→ Task statement: Starting with the line containing "Этот отвод выполняется на чертеже" and going on through the line containing "необходимости менять положение э", return the lines of the data below exactly, and only those.

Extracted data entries
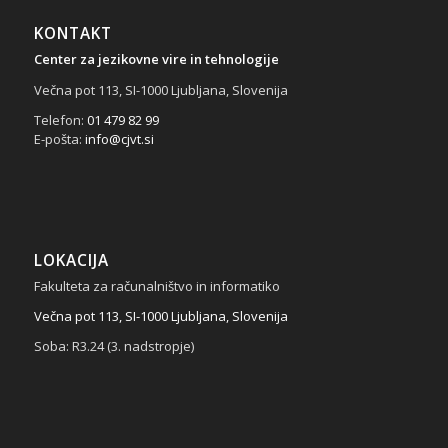
KONTAKT
Center za jezikovne vire in tehnologije
Večna pot 113, SI-1000 Ljubljana, Slovenija
Telefon:
01 479 82 99
E-pošta:
info@cjvt.si
LOKACIJA
Fakulteta za računalništvo in informatiko
Večna pot 113, SI-1000 Ljubljana, Slovenija
Soba: R3.24 (3. nadstropje)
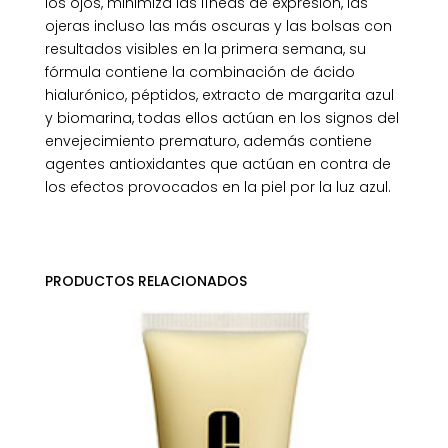
los ojos, minimiza las líneas de expresión, las
ojeras incluso las más oscuras y las bolsas con
resultados visibles en la primera semana, su
fórmula contiene la combinación de ácido
hialurónico, péptidos, extracto de margarita azul
y biomarina, todas ellos actúan en los signos del
envejecimiento prematuro, además contiene
agentes antioxidantes que actúan en contra de
los efectos provocados en la piel por la luz azul.
PRODUCTOS RELACIONADOS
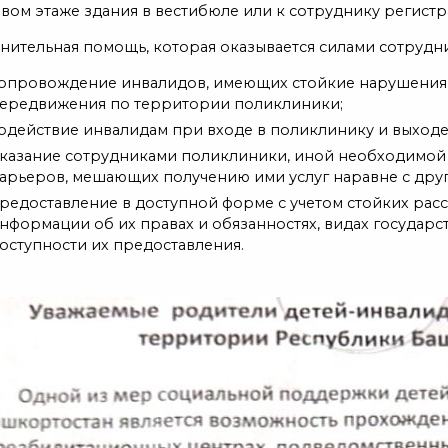
вом этаже здания в вестибюле или к сотруднику регистр
нительная помощь, которая оказывается силами сотрудн
опровождение инвалидов, имеющих стойкие нарушения 
ередвижения по территории поликлиники;
одействие инвалидам при входе в поликлинику и выходе 
казание сотрудниками поликлиники, иной необходимо
арьеров, мешающих получению ими услуг наравне с дру
редоставление в доступной форме с учетом стойких рас
нформации об их правах и обязанностях, видах государст
оступности их предоставления.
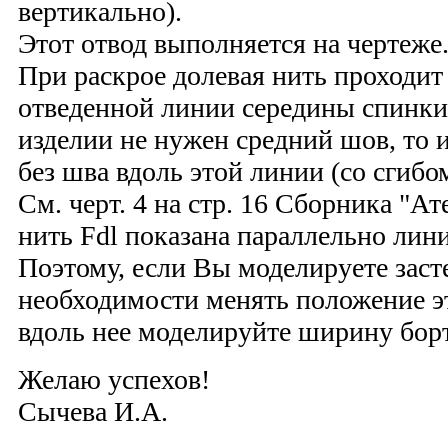
вертикально).
Этот отвод выполняется на чертеже
При раскрое долевая нить проходит
отведенной линии середины спинки 
изделии не нужен средний шов, то 
без шва вдоль этой линии (со сгибом
См. черт. 4 на стр. 16 Сборника "Ат
нить Fdl показана параллельно лин
Поэтому, если Вы моделируете засте
необходимости менять положение э
вдоль нее моделируйте ширину борт
Желаю успехов!
Сычева И.А.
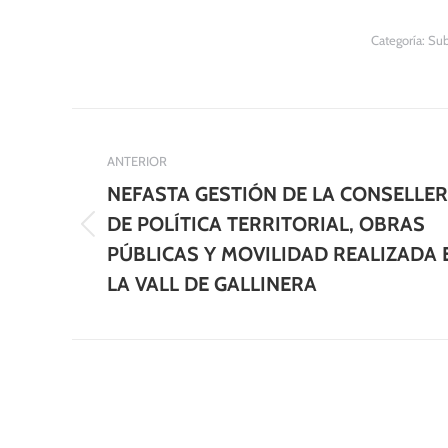
Categoría:
Sub
Navegación
entre
ANTERIOR
NEFASTA GESTIÓN DE LA CONSELLER
publicaciones
DE POLÍTICA TERRITORIAL, OBRAS
Publicación
PÚBLICAS Y MOVILIDAD REALIZADA 
anterior:
LA VALL DE GALLINERA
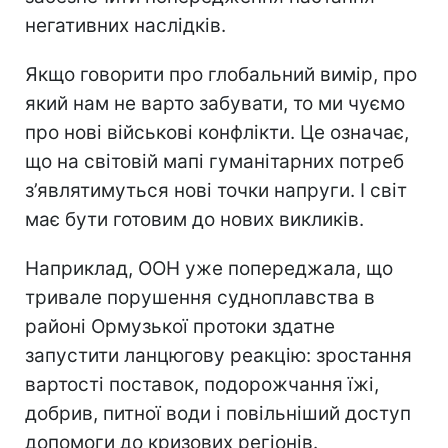
негативних наслідків.
Якщо говорити про глобальний вимір, про
який нам не варто забувати, то ми чуємо
про нові військові конфлікти. Це означає,
що на світовій мапі гуманітарних потреб
з’являтимуться нові точки напруги. І світ
має бути готовим до нових викликів.
Наприклад, ООН уже попереджала, що
тривале порушення судноплавства в
районі Ормузької протоки здатне
запустити ланцюгову реакцію: зростання
вартості поставок, подорожчання їжі,
добрив, питної води і повільніший доступ
допомоги до кризових регіонів.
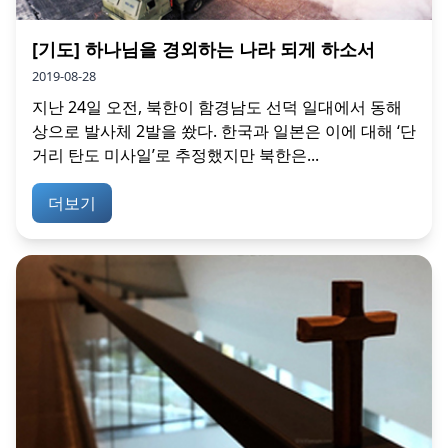
[기도] 하나님을 경외하는 나라 되게 하소서
2019-08-28
지난 24일 오전, 북한이 함경남도 선덕 일대에서 동해
상으로 발사체 2발을 쐈다. 한국과 일본은 이에 대해 ‘단
거리 탄도 미사일’로 추정했지만 북한은...
더보기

→ Solution for this problem:
Этот отвод выполняется на чертеже
При раскрое долевая нить проходит
отведенной линии середины спинки 
изделии не нужен средний шов, то 
без шва вдоль этой линии (со сгибом
См. черт. 4 на стр. 16 Сборника "Ат
нить Fdl показана параллельно лин
Поэтому, если Вы моделируете засте
необходимости менять положение э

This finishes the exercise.